Portrait images of Anders Forsgren and Sofia Ritzén.
Anders Forsgren, Dean of Faculty and Sofia Ritzén, Vice Dean of Faculty. Photo: Susanne Kronholm
Published Mar 19, 2020

Approval with reservations. This was the UKÄ rating of KTH’s quality assurance system for its study programmes.
“This is a good report and the inspection has been a good test of our system. We are definitely on the right path,” says Sofia Ritzén, Vice Dean of Faculty.

Dean of Faculty Anders Forsgren agrees:

“This report is something we can clearly be satisfied with. We are now going to leverage all our energies to make KTH even better.”

The comprehensive inspection of KTH’s quality assurance system started as far back as last spring, with the then dean and vice dean, coordinated by KTH’s quality coordinator and involvement at all levels.
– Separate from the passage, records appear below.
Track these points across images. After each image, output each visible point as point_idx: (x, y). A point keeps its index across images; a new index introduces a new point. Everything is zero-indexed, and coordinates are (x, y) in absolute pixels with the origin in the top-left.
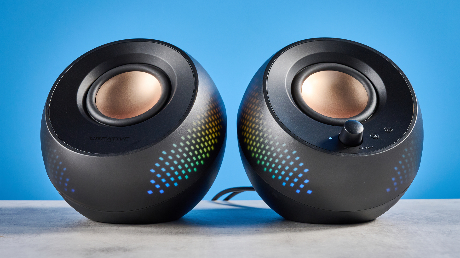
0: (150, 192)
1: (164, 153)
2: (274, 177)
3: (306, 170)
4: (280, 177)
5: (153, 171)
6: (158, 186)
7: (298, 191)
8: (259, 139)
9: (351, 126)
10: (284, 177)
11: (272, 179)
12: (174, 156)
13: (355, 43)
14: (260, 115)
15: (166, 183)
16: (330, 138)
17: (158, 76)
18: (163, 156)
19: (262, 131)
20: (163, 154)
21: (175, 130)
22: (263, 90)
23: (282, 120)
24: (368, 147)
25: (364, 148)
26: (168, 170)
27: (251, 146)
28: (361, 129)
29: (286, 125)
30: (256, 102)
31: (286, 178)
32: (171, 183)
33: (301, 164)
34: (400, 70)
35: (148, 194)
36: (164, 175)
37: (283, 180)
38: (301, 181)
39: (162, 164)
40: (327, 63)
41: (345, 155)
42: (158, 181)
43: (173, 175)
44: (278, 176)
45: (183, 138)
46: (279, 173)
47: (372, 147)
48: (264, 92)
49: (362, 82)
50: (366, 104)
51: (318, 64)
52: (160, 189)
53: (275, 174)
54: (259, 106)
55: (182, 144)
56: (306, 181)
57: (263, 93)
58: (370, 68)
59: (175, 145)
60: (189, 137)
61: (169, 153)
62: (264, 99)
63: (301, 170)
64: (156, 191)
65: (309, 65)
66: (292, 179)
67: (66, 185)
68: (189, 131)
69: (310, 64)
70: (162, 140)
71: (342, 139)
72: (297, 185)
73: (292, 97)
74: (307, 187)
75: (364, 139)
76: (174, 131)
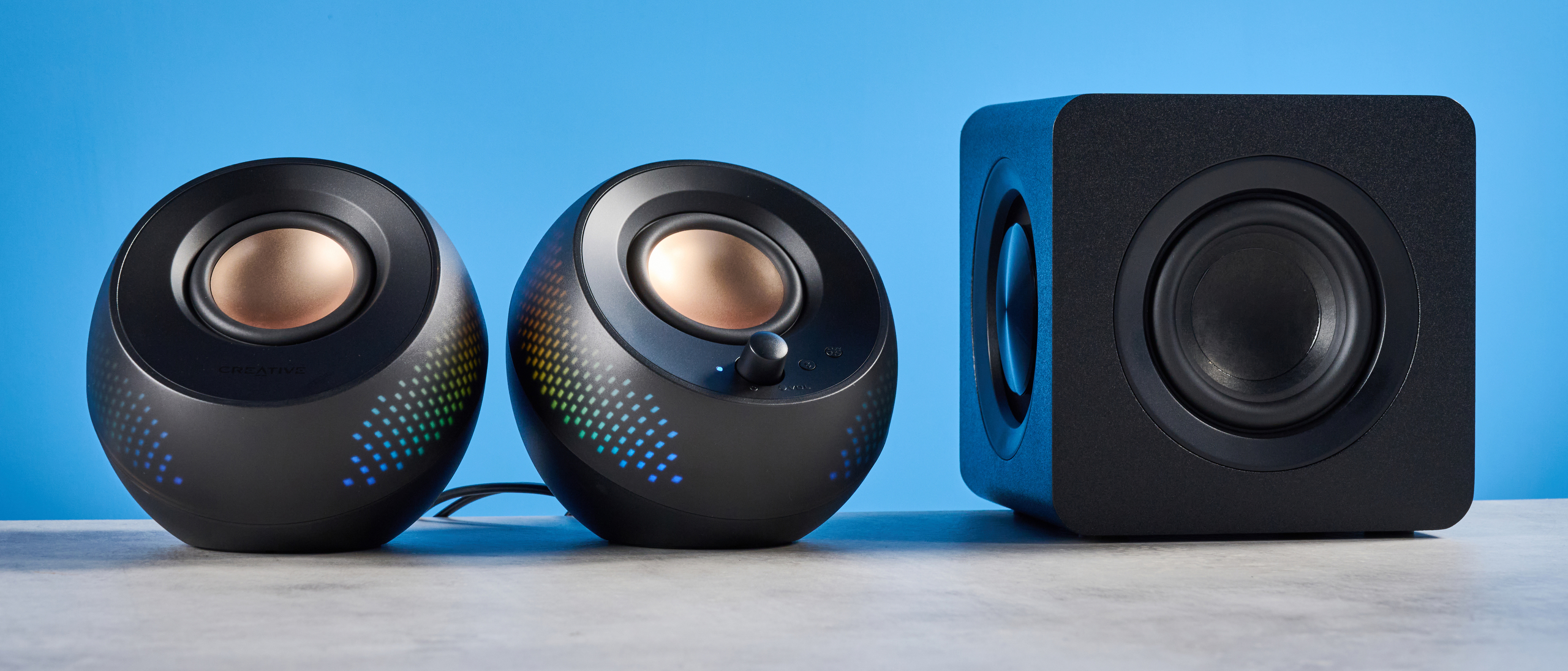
0: (348, 482)
1: (382, 399)
2: (601, 449)
3: (673, 434)
4: (615, 450)
5: (357, 437)
6: (364, 470)
7: (653, 478)
8: (571, 372)
9: (761, 344)
10: (624, 448)
11: (598, 453)
12: (400, 405)
13: (751, 173)
14: (571, 321)
15: (380, 462)
16: (720, 369)
17: (344, 240)
18: (379, 405)
19: (576, 353)
20: (379, 401)
21: (404, 351)
22: (576, 269)
23: (620, 331)
24: (796, 387)
25: (788, 388)
26: (388, 435)
27: (549, 387)
28: (782, 350)
29: (629, 343)
30: (562, 295)
31: (628, 451)
32: (391, 463)
33: (663, 422)
34: (848, 229)
35: (343, 484)
36: (378, 445)
37: (622, 454)
38: (661, 456)
39: (377, 422)
40: (697, 214)
41: (753, 401)
42: (367, 458)
43: (396, 446)
44: (612, 448)
45: (417, 369)
46: (614, 442)
47: (804, 387)
48: (578, 274)
49: (770, 253)
50: (780, 300)
51: (679, 215)
52: (367, 475)
53: (604, 443)
54: (569, 303)
55: (415, 381)
56: (672, 457)
57: (577, 276)
58: (784, 224)
59: (402, 384)
60: (428, 366)
61: (392, 401)
62: (580, 287)
63: (661, 433)
64: (360, 479)
65: (658, 216)
66: (640, 453)
67: (163, 468)
68: (429, 354)
69: (660, 215)
70: (379, 371)
71: (744, 370)
72: (651, 465)
73: (629, 280)
74: (672, 468)
75: (786, 372)
76: (402, 353)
This has included a wide-ranging self-evaluation and two site visits by the UKÄ assessment panel. Processes, procedures, supporting and other data and operations have been analysed and scrutinised.

“Everyone at KTH has shown a great deal of determination and put in plenty of hard work. This sense of involvement, that everyone feels that they are all contributing on a daily basis, to the quality we offer, has been absolutely crucial,” says Forsgren.

UKÄ has a three-point grading scale where the approval with reservations KTH received is in the middle of this scale. Approved and under review are the other grades.

The assessment is based on six areas; management and organisation, circumstances, structure, implementation and outcomes, equality, student and doctoral student perspectives, plus work life and cooperation.

Within the first category, the assessment panel reported one sub area as underperforming and noted inadequate feedback from management at different levels downwards in the organisation.

“Communication is difficult, which we probably suspected. We must become quicker and clearer such that the analysis filters down and thereby infuses the whole of our education organisation,” says Forsgren.

The area of equality as a whole, was assessed as “not satisfactory”. A clearer and more systematic integration of equality in all KTH study programmes was one of the issues that was sought.

“This was more surprising bearing in mind the extensive work within the equality area that has been pursued at KTH and the priority this has been given,” says Ritzén.

KTH has two years to develop and improve these two areas

“Now it’s a matter of getting the whole process moving, rather than sitting back. Quality assurance work should lead to lasting change and improvements,” says Forsgren.